Re: Putting Word-breaking in CLReq? from Richard Ishida on 2015-07-27 (public-clreq-admin@w3.org from July to September 2015)

From: Richard Ishida <ishida@w3.org>
Date: Mon, 27 Jul 2015 08:29:53 +0100
To: "HU, Chunming" <hucm@w3.org>, "'Phillips, Addison'" <addison@lab126.com>, 'Xiaoqian Wu' <xiaoqian@w3.org>, public-clreq-admin@w3.org
Message-ID: <55B5DDF1.40602@w3.org>
fwiw, the issue of determining word boundaries in Chinese came up while 
we were working on SSML. In places where the boundaries were ambiguous 
you could use the w element (also known as token element), to show where 
the boundaries should be so that the pronunciation was correct, eg.see 
http://www.w3.org/TR/speech-synthesis11/#g3182

<!-- The Nanjing Changjiang River Bridge -->
   <token>南京市</token><token>长江大桥</token>
   <!-- The mayor of Nanjing city, Jiang Daqiao -->
   南京市长<w>江大桥</w>
   <!-- Shanghai is a metropolis -->
   上海是个<w>大都会</w>
   <!-- Most Shanghainese will say something like that -->
   上海人<w>大都</w>会那么说

In HTML5 one could presumably achieve the same thing using the (empty)

Data records:

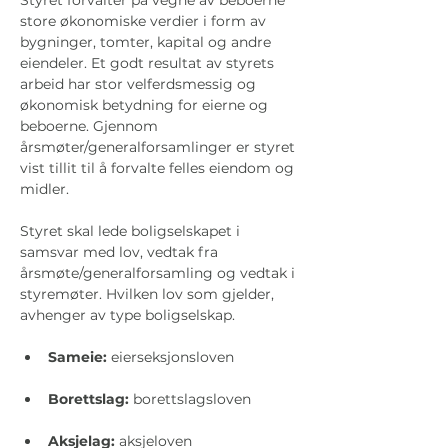
Styret forvalter på vegne av beboerne 
store økonomiske verdier i form av 
bygninger, tomter, kapital og andre 
eiendeler. Et godt resultat av styrets 
arbeid har stor velferdsmessig og 
økonomisk betydning for eierne og 
beboerne. Gjennom 
årsmøter/generalforsamlinger er styret 
vist tillit til å forvalte felles eiendom og 
midler. 
Styret skal lede boligselskapet i 
samsvar med lov, vedtak fra 
årsmøte/generalforsamling og vedtak i 
styremøter. Hvilken lov som gjelder, 
avhenger av type boligselskap. 
Sameie: 
eierseksjonsloven
Borettslag: 
borettslagsloven
Aksjelag:
 aksjeloven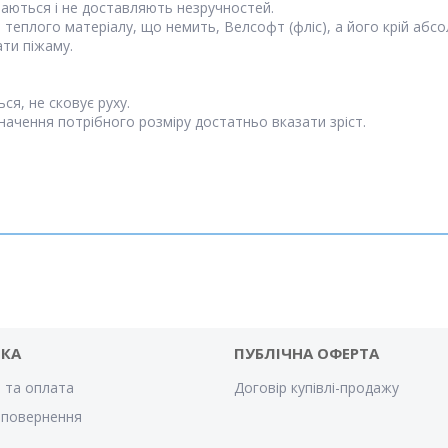
уваються і не доставляють незручностей.
, теплого матеріалу, що немить, Велсофт (фліс), а його крій абсо
ати піжаму.
ся, не сковує руху.
значення потрібного розміру достатньо вказати зріст.
ВКА
ПУБЛІЧНА ОФЕРТА
 та оплата
Договір купівлі-продажу
 повернення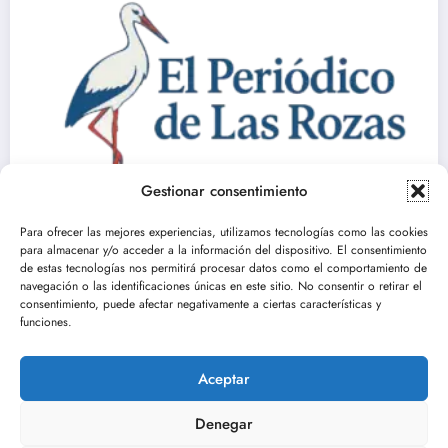
Gestionar consentimiento
Para ofrecer las mejores experiencias, utilizamos tecnologías como las cookies
para almacenar y/o acceder a la información del dispositivo. El consentimiento
de estas tecnologías nos permitirá procesar datos como el comportamiento de
navegación o las identificaciones únicas en este sitio. No consentir o retirar el
consentimiento, puede afectar negativamente a ciertas características y
Residencias para mayores en Las Rozas:
funciones.
opciones y opiniones disponibles
diciembre 31, 2024
Constanza Sanchez
Aceptar
Denegar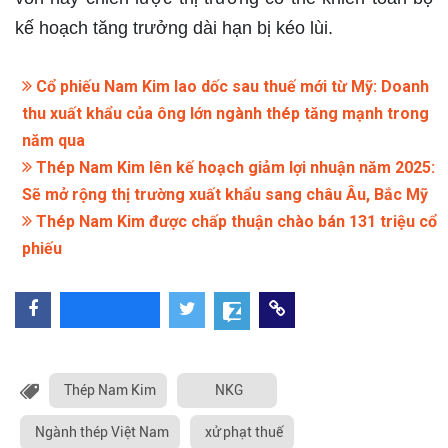
kế hoạch tăng trưởng dài hạn bị kéo lùi.
Cổ phiếu Nam Kim lao dốc sau thuế mới từ Mỹ: Doanh
thu xuất khẩu của ông lớn ngành thép tăng mạnh trong
năm qua
Thép Nam Kim lên kế hoạch giảm lợi nhuận năm 2025:
Sẽ mở rộng thị trường xuất khẩu sang châu Âu, Bắc Mỹ
Thép Nam Kim được chấp thuận chào bán 131 triệu cổ
phiếu
Thép Nam Kim
NKG
Ngành thép Việt Nam
xử phạt thuế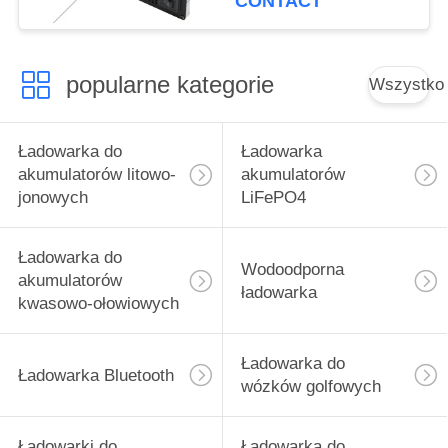
CONTACT
popularne kategorie
Wszystko
Ładowarka do
Ładowarka
akumulatorów litowo-
akumulatorów
jonowych
LiFePO4
Ładowarka do
Wodoodporna
akumulatorów
ładowarka
kwasowo-ołowiowych
Ładowarka do
Ładowarka Bluetooth
wózków golfowych
Ładowarki do
Ładowarka do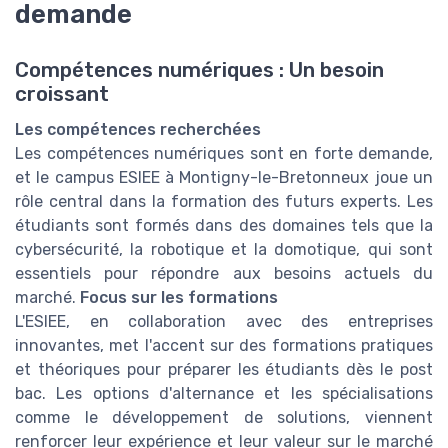
demande
Compétences numériques : Un besoin
croissant
Les compétences recherchées
Les compétences numériques sont en forte demande,
et le campus ESIEE à Montigny-le-Bretonneux joue un
rôle central dans la formation des futurs experts. Les
étudiants sont formés dans des domaines tels que la
cybersécurité, la robotique et la domotique, qui sont
essentiels pour répondre aux besoins actuels du
marché.
Focus sur les formations
L'ESIEE, en collaboration avec des entreprises
innovantes, met l'accent sur des formations pratiques
et théoriques pour préparer les étudiants dès le post
bac. Les options d'alternance et les spécialisations
comme le développement de solutions, viennent
renforcer leur expérience et leur valeur sur le marché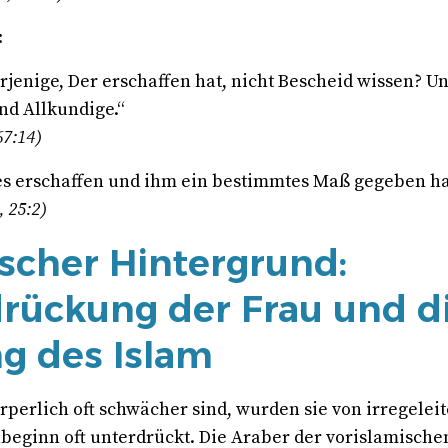
:
rjenige, Der erschaffen hat, nicht Bescheid wissen? Und
nd Allkundige.“
67:14)
es erschaffen und ihm ein bestimmtes Maß gegeben ha
, 25:2)
ischer Hintergrund:
rückung der Frau und d
ng des Islam
rperlich oft schwächer sind, wurden sie von irregelei
nbeginn oft unterdrückt. Die Araber der vorislamische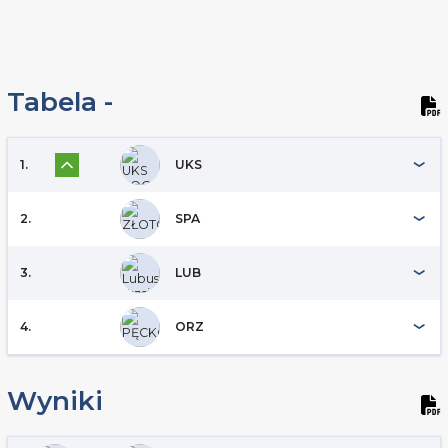
Tabela -
1.
UKS
2.
SPA
3.
LUB
4.
ORZ
Wyniki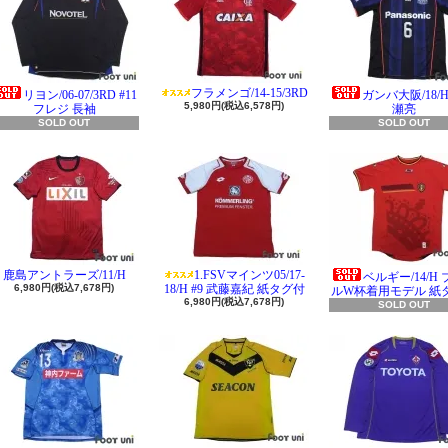
フラメンゴ/14-15/3RD
リヨン/06-07/3RD #11
ガンバ大阪/18/H 
5,980円(税込6,578円)
フレジ 長袖
瀬亮
SOLD OUT
SOLD OUT
鹿島アントラーズ/11/H
1.FSVマインツ05/17-
ベルギー/14/H
6,980円(税込7,678円)
18/H #9 武藤嘉紀 紙タグ付
ルW杯着用モデル 紙
6,980円(税込7,678円)
SOLD OUT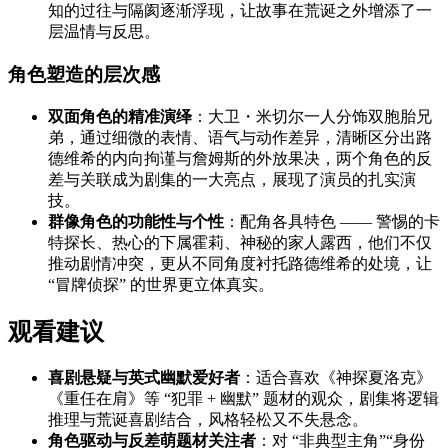
知的过往与隔阂逐渐浮现，让故事在荒诞之外增添了一
层温情与反思。
角色塑造的层次感
双面角色的精准演绎
：大卫・米切尔一人分饰双胞胎兄
弟，通过细微的表情、语气与动作差异，清晰区分出路
德维希的内向拘谨与詹姆斯的外放果决，两个角色的反
差与关联成为剧集的一大亮点，展现了演员的扎实演
技。
群像角色的功能性与个性
：配角各具特色 —— 警惕的卡
特探长、热心的下属霍莉、神秘的家人露西，他们不仅
推动剧情冲突，更从不同角度衬托路德维希的处境，让
“冒牌侦探” 的世界更立体真实。
观看建议
喜剧悬疑与英式幽默爱好者
：适合喜欢《神探夏洛克》
《重任在肩》等 “犯罪 + 幽默” 题材的观众，剧集将逻辑
推理与荒诞喜剧结合，风格轻松又不失悬念。
角色驱动与反差萌题材关注者
：对 “非典型主角”“身份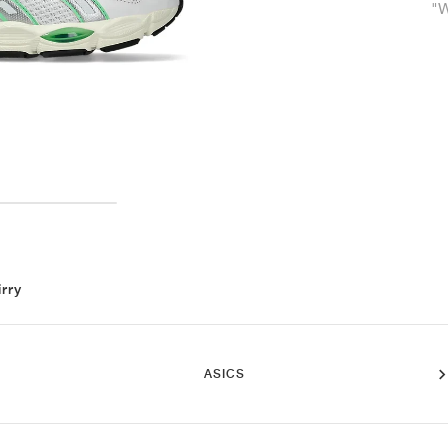
"W
irry
ASICS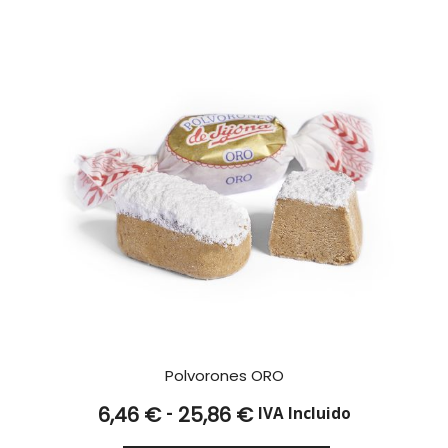
25,86 €
Polvorones ORO
Rango
-
6,46
€
25,86
€
IVA Incluido
de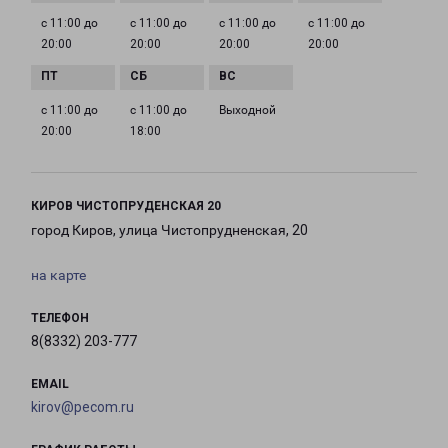
с 11:00 до
с 11:00 до
с 11:00 до
с 11:00 до
20:00
20:00
20:00
20:00
с 11:00 до
с 11:00 до
Выходной
20:00
18:00
КИРОВ ЧИСТОПРУДЕНСКАЯ 20
город Киров, улица Чистопрудненская, 20
на карте
ТЕЛЕФОН
8(8332) 203-777
EMAIL
kirov@pecom.ru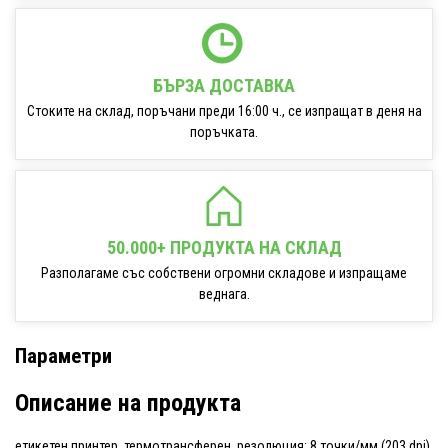
БЪРЗА ДОСТАВКА
Стоките на склад, поръчани преди 16:00 ч., се изпращат в деня на
поръчката.
50.000+ ПРОДУКТА НА СКЛАД
Разполагаме със собствени огромни складове и изпращаме
веднага.
Параметри
Описание на продукта
етикетен принтер, термотрансферен, резолюция: 8 точки/мм (203 dpi),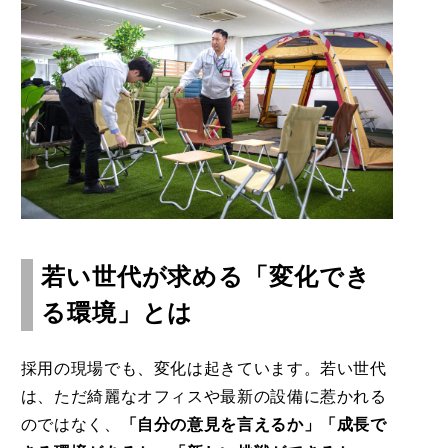
若い世代が求める「変化でき
る環境」とは
採用の現場でも、変化は起きています。若い世代
は、ただ綺麗なオフィスや最新の設備に惹かれる
のではなく、
「自分の意見を言えるか」「成長で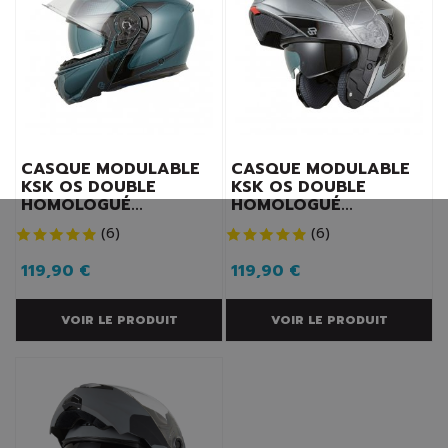
CASQUE MODULABLE
CASQUE MODULABLE
KSK OS DOUBLE
KSK OS DOUBLE
HOMOLOGUÉ...
HOMOLOGUÉ...
(
6
)
(
6
)
119,90 €
119,90 €
VOIR LE PRODUIT
VOIR LE PRODUIT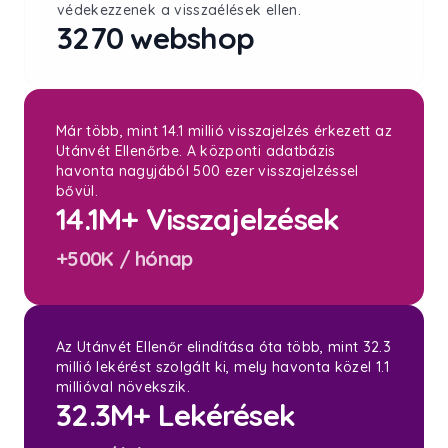
védekezzenek a visszaélések ellen.
3270 webshop
Már több, mint 14.1 millió visszajelzés érkezett az
Utánvét Ellenőrbe. A központi adatbázis
havonta nagyjából 500 ezer visszajelzéssel
bővül.
14.1M+ Visszajelzések
+500K / hónap
Az Utánvét Ellenőr elindítása óta több, mint 32.3
millió lekérést szolgált ki, mely havonta közel 1.1
millióval növekszik.
32.3M+ Lekérések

> _Problem to solve_:
Pick up the email about marking Chinese word boundaries after its last sentence and continue it.

> _Answer box_:
<wbr/> element.

ri




On 25/07/2015 13:05, HU, Chunming wrote:
> Exactly, Addison.
>
> For some applications (such as search key word understanding,
> information retrieval & knowledge graph), better segmentation techniques
> are required (dictionary, NLP, statistic algorithms, learning algorithms…).
>
> But, from the layout point of view, we should not care about the
> segmentation issue, we could make the line break between any 2 Chinese
> characters.
>
> *From:*Phillips, Addison [mailto:addison@lab126.com]
> *Sent:* Saturday, July 25, 2015 12:50 AM
> *To:* HU, Chunming; 'Xiaoqian Wu'; public-clreq-admin@w3.org
> *Subject:* RE: Putting Word-breaking in CLReq?
>
> As far as I know, there are no character-level mechanisms for finding
> actual word boundaries in Chinese. Since Chinese text layout (e.g. line
> breaking) does not depend on word boundaries, this isn’t an impediment
> to rendering the text. In addition, most text selection in Chinese is
> done a character-at-a-time, making word selection depend on the action
> of the user.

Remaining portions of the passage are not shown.